Aim of the task: Copy each line of the material in which the word "midst" appears.

Extracted records:
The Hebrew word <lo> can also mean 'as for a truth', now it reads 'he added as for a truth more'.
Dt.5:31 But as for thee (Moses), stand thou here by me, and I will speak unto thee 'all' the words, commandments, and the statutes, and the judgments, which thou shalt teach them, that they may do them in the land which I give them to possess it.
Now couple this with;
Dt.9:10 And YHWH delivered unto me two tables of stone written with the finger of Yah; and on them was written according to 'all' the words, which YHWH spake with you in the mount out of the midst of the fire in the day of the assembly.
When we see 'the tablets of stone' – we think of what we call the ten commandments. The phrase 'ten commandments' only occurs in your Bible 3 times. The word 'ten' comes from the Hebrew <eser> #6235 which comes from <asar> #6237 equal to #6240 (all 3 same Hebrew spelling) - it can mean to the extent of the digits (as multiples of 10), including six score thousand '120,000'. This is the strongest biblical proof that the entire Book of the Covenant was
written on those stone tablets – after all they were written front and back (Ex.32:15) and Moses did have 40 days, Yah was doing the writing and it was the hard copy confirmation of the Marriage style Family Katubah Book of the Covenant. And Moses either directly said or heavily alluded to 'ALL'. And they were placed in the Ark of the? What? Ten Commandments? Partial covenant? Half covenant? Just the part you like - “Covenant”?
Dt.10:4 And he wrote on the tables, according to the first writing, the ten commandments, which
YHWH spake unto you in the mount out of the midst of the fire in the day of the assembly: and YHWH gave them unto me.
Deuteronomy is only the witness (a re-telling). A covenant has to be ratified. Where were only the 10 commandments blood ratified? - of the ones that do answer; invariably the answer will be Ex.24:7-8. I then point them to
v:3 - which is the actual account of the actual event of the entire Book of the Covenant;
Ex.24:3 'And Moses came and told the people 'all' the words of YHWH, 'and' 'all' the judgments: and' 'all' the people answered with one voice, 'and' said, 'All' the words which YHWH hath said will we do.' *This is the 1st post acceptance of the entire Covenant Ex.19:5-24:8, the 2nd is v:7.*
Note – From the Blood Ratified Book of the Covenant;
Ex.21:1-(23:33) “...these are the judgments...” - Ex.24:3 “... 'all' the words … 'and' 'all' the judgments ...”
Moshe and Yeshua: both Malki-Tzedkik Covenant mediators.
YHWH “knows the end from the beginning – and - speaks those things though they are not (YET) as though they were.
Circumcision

Result of the task:
Dt.9:10 And YHWH delivered unto me two tables of stone written with the finger of Yah; and on them was written according to 'all' the words, which YHWH spake with you in the mount out of the midst of the fire in the day of the assembly.
YHWH spake unto you in the mount out of the midst of the fire in the day of the assembly: and YHWH gave them unto me.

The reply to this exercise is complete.